Jack patted the woman’s shoulder. “Vesta, I’m Dr. Travis. I’m going to help you.”

She stared up at him with a blank expression, saliva trickling from the corner of her mouth.

Jack signaled to Kate Callison. “We’ll need the works: labs including blood alcohol and tox screen, Foley catheter, EKG, portable chest films, arterial blood gases, brain CT.” He nodded as one of the other nurses grabbed the IV start tray and a bag of normal saline. “Get that line in and grab a blood sugar.” He turned back to his patient as the team prepared to transfer her to the ER’s gurney. “We’re going to move you, Vesta. It’s okay. The nurse will get a warming blanket, too. Bear with us.”

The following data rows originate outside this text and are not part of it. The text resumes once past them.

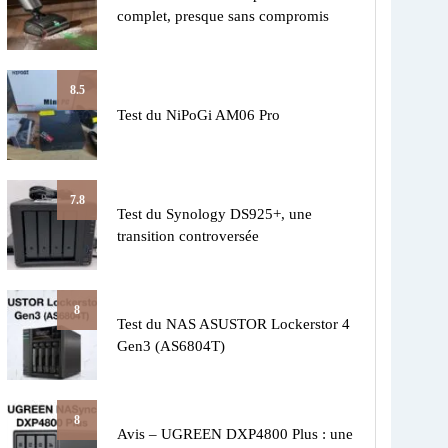
complet, presque sans compromis
8.5
Test du NiPoGi AM06 Pro
7.8
Test du Synology DS925+, une
transition controversée
8
Test du NAS ASUSTOR Lockerstor 4
Gen3 (AS6804T)
8
Avis – UGREEN DXP4800 Plus : une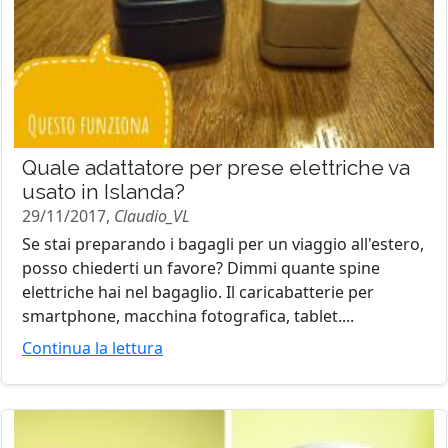
Quale adattatore per prese elettriche va
usato in Islanda?
29/11/2017,
Claudio_VL
Se stai preparando i bagagli per un viaggio all'estero,
posso chiederti un favore? Dimmi quante spine
elettriche hai nel bagaglio. Il caricabatterie per
smartphone, macchina fotografica, tablet....
Continua la lettura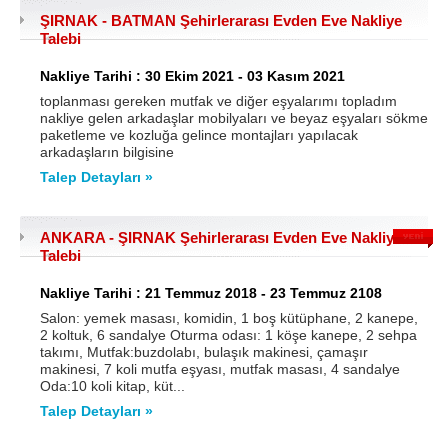
ŞIRNAK - BATMAN Şehirlerarası Evden Eve Nakliye
Samsun
Siirt
Talebi
Sinop
Sivas
Nakliye Tarihi : 30 Ekim 2021 - 03 Kasım 2021
toplanması gereken mutfak ve diğer eşyalarımı topladım
Şanlıurfa
Şırnak
nakliye gelen arkadaşlar mobilyaları ve beyaz eşyaları sökme
paketleme ve kozluğa gelince montajları yapılacak
Tekirdağ
Tokat
arkadaşların bilgisine
Talep Detayları »
Trabzon
Tunceli
Uşak
Van
ANKARA - ŞIRNAK Şehirlerarası Evden Eve Nakliye
Yalova
Yozgat
Talebi
Zonguldak
Nakliye Tarihi : 21 Temmuz 2018 - 23 Temmuz 2108
Salon: yemek masası, komidin, 1 boş kütüphane, 2 kanepe,
2 koltuk, 6 sandalye Oturma odası: 1 köşe kanepe, 2 sehpa
MÜŞTERİ TALEPLERİ
takımı, Mutfak:buzdolabı, bulaşık makinesi, çamaşır
makinesi, 7 koli mutfa eşyası, mutfak masası, 4 sandalye
Oda:10 koli kitap, küt...
DEFTER
Talep Detayları »
NAKLİYECİ İLANLARI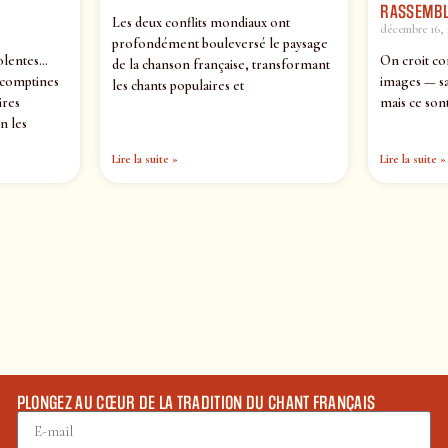
RASSEMBL
Les deux conflits mondiaux ont
décembre 16, 
profondément bouleversé le paysage
olentes…
On croit co
de la chanson française, transformant
 comptines
images — sa
les chants populaires et
ires
mais ce sont
n les
Lire la suite »
Lire la suite »
PLONGEZ AU CŒUR DE LA TRADITION DU CHANT FRANÇAIS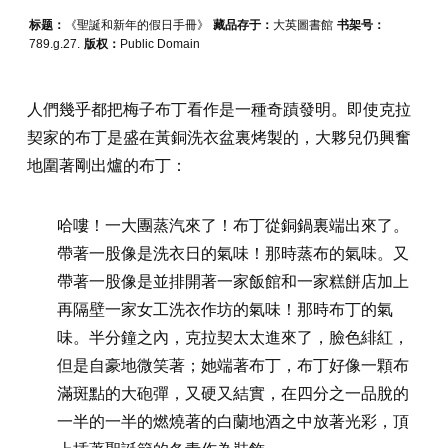
标题：
《聖誕和新年的假日手冊》
藏品存于：
大英圖書館
书架号：
789.g.27.
版权：
Public Domain
人們幾乎都把梅子布丁看作是一種奇蹟發明。即使克拉
契家的布丁是盛在黃銅洗衣盆裏烤製的，大夥兒仍興奮
地圍著剛出爐的布丁：
哈嘍！一大團蒸汽來了！布丁從銅鍋裏端出來了。
帶著一股像是洗衣日的氣味！那時蒸布的氣味。又
帶著一股像是並排開著一家飯館和一家糕餅店加上
再隔壁一家女工洗衣作坊的氣味！那時布丁的氣
味。半分鐘之內，克拉契太太進來了，臉色緋紅，
但是自豪地微笑著；她端著布丁，布丁好像一顆布
滿斑點的大砲彈，又硬又結實，在四分之一品脫的
一半的一半的燃燒著的白蘭地酒之中放著光彩，頂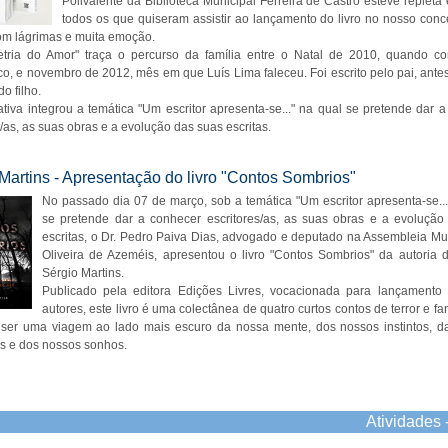
Polivalente da Biblioteca Municipal Ferreira de Castro esteve repleta
todos os que quiseram assistir ao lançamento do livro no nosso con
om lágrimas e muita emoção.
tria do Amor" traça o percurso da família entre o Natal de 2010, quando c
co, e novembro de 2012, mês em que Luís Lima faleceu. Foi escrito pelo pai, ante
o filho.
iativa integrou a temática "Um escritor apresenta-se..." na qual se pretende dar 
s/as, as suas obras e a evolução das suas escritas.
Martins - Apresentação do livro "Contos Sombrios"
No passado dia 07 de março, sob a temática "Um escritor apresenta-se...
se pretende dar a conhecer escritores/as, as suas obras e a evolução
escritas, o Dr. Pedro Paiva Dias, advogado e deputado na Assembleia Mu
Oliveira de Azeméis, apresentou o livro "Contos Sombrios" da autoria d
Sérgio Martins.
Publicado pela editora Edições Livres, vocacionada para lançamento
autores, este livro é uma colectânea de quatro curtos contos de terror e fa
 ser uma viagem ao lado mais escuro da nossa mente, dos nossos instintos, d
s e dos nossos sonhos.
Atividades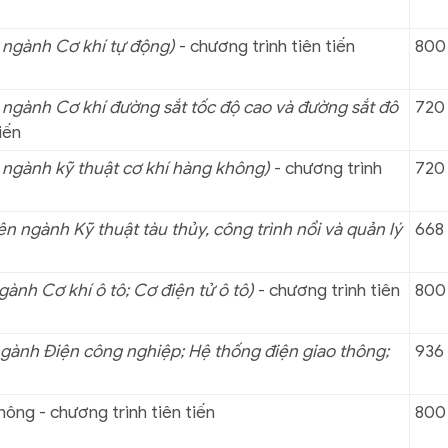
 ngành Cơ khí tự động)
- chương trình tiên tiến
800
ngành Cơ khí đường sắt tốc độ cao và đường sắt đô
720
iến
ngành kỹ thuật cơ khí hàng không)
- chương trình
720
n ngành Kỹ thuật tàu thủy, công trình nổi và quản lý
668
ành Cơ khí ô tô; Cơ điện tử ô tô)
- chương trình tiên
800
gành Điện công nghiệp; Hệ thống điện giao thông;
936
thông - chương trình tiên tiến
800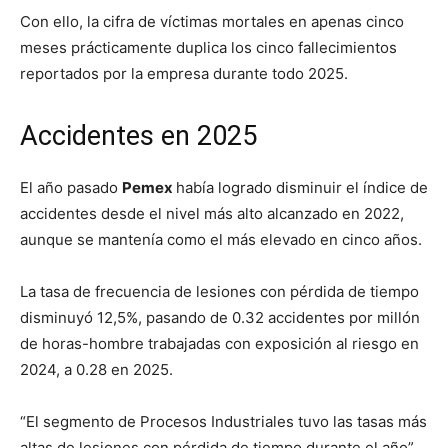
Con ello, la cifra de víctimas mortales en apenas cinco
meses prácticamente duplica los cinco fallecimientos
reportados por la empresa durante todo 2025.
Accidentes en 2025
El año pasado
Pemex
había logrado disminuir el índice de
accidentes desde el nivel más alto alcanzado en 2022,
aunque se mantenía como el más elevado en cinco años.
La tasa de frecuencia de lesiones con pérdida de tiempo
disminuyó 12,5%, pasando de 0.32 accidentes por millón
de horas-hombre trabajadas con exposición al riesgo en
2024, a 0.28 en 2025.
“El segmento de Procesos Industriales tuvo las tasas más
altas de lesiones con pérdida de tiempo durante el año”,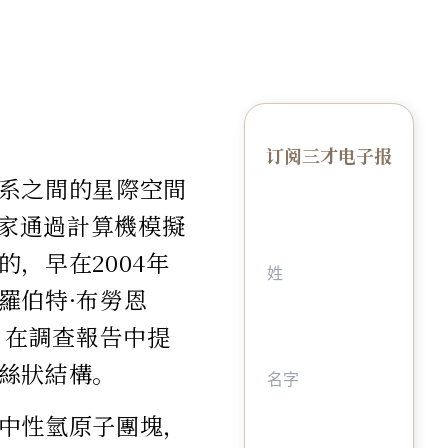
订阅三才电子报
系之間的星際空間
學家通過計算機模擬
，早在2004年
羅伯特·布勞恩
er）在調查報告中提
絲狀結構。
中性氫原子團塊，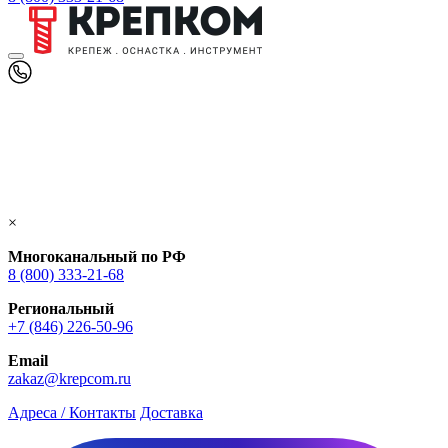
×
Многоканальный по РФ
8 (800) 333‑21-68
Региональный
+7 (846) 226-50-96
Email
zakaz@krepcom.ru
Адреса / Контакты
Доставка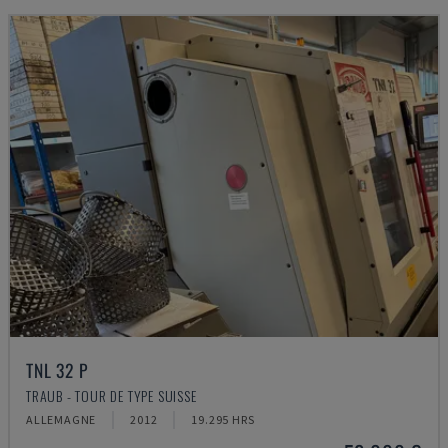
TNL 32 P
TRAUB - TOUR DE TYPE SUISSE
ALLEMAGNE
2012
19.295 HRS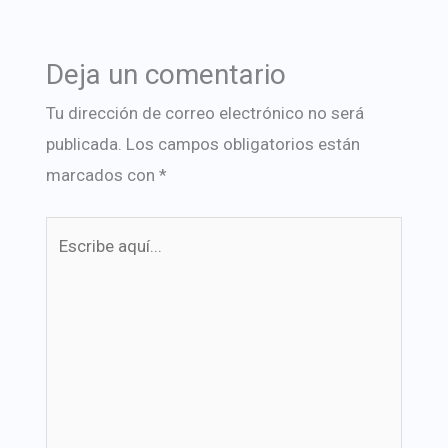
Deja un comentario
Tu dirección de correo electrónico no será
publicada.
Los campos obligatorios están
marcados con
*
Escribe
aquí...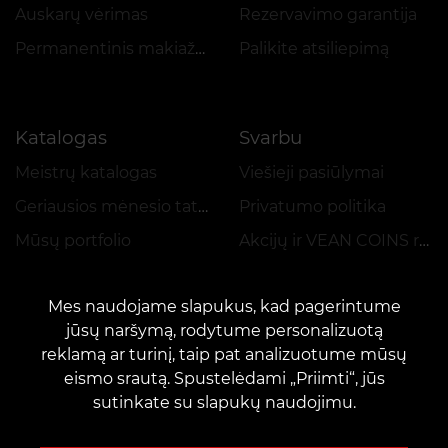
Auskarų vėrimas
Rezervavimo garantija
Permanentinis makiažas
Palikite atsiliepimą
Katalogas
Svarbu
Meistrų katalogas
Viešieji pasiūlymai
Geriausios mėnesio tatuiruotės
Privatumo politika
Mūsų portfolio
Akcijų ir VEAN COINS reglamentas
Mes naudojame slapukus, kad pagerintume
jūsų naršymą, rodytume personalizuotą
reklamą ar turinį, taip pat analizuotume mūsų
eismo srautą. Spustelėdami „Priimti“, jūs
KONTAKTAI
sutinkate su slapukų naudojimu.
Susisiekite su mumis:
customers@vean-tattoo.lt
Bendradarbiavimas:
marketing.veantattoo@gmail.com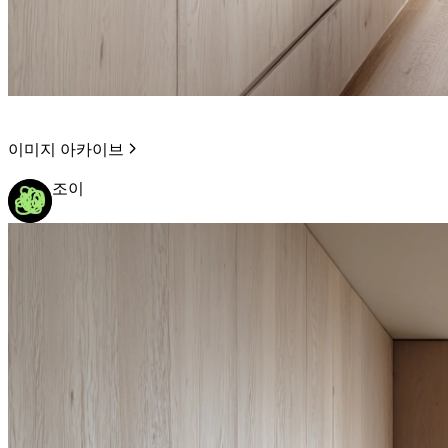
이미지 아카이브
조이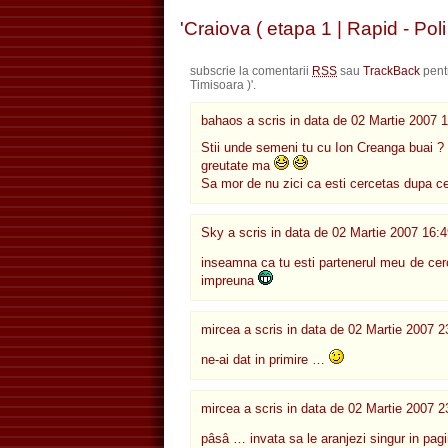
'Craiova ( etapa 1 | Rapid - Poli
subscrie la comentarii
RSS
sau
TrackBack
pent
Timisoara )'.
bahaos a scris in data de
02 Martie 2007 
Stii unde semeni tu cu Ion Creanga buai ? N
greutate ma
Sa mor de nu zici ca esti cercetas dupa ce
Sky a scris in data de
02 Martie 2007 16:4
inseamna ca tu esti partenerul meu de ce
impreuna
mircea
a scris in data de
02 Martie 2007 2
ne-ai dat in primire …
mircea
a scris in data de
02 Martie 2007 2
pâsâ … invata sa le aranjezi singur in pa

Kate slipped a tourniquet around the patient’s arm. A nurse’s aide got busy peeling away the remaining layers of clothing, while trying not to skid on birdseed spilling to the floor. Another tech warned Vesta about a finger stick, then poked, trying his best to eke a drop of blood from the woman’s ice-cold fingers.

The cardiac electrodes were placed, blood pressure cuff and pulse oximetry probe attached, and a staff nurse began reporting vital signs. “Sinus rhythm at 88, Dr. Travis. BP 140 over 70. Pulse ox . . . can’t get it yet; she’s too cold. I’ll get a temp and the warming system going as soon as we get this last sleeve off her arm.”

Kate slid the needle into the vein and pulled a vial of blood; she passed a droplet off to a tech to use for the glucose meter.

Vesta’s eyes rolled ominously sideways. Jack moved toward the head of the bed, watching her carefully.
Easy, Vesta . . .

The aide pulled the last of the clothing from the patient’s arm, bent close to stare at her wrist. “Dr. Travis, there’s a medical alert band here for diabetes—”

“Blood sugar’s reading low,” the tech interrupted.

“She’s twitching, Doctor, and—”

Vesta Calder’s body convulsed violently.

“Seizure!”

3

“Give the full amp of dextrose,” Jack ordered, sliding a suction tip into the corner of Vesta’s mouth. “And pull out the intubation tray. Let’s have some lorazepam standing by in case we haven’t got this right. But I suspect . . .” He watched for a moment, then released a slow breath as the seizure ended. “Okay then, good. She’s settling down. There now.” He smiled as his patient’s face infused with pink color and her eyelids fluttered. “Nothing like the miracle of intravenous sugar—except maybe those pecan pralines at Tia Rosa’s.”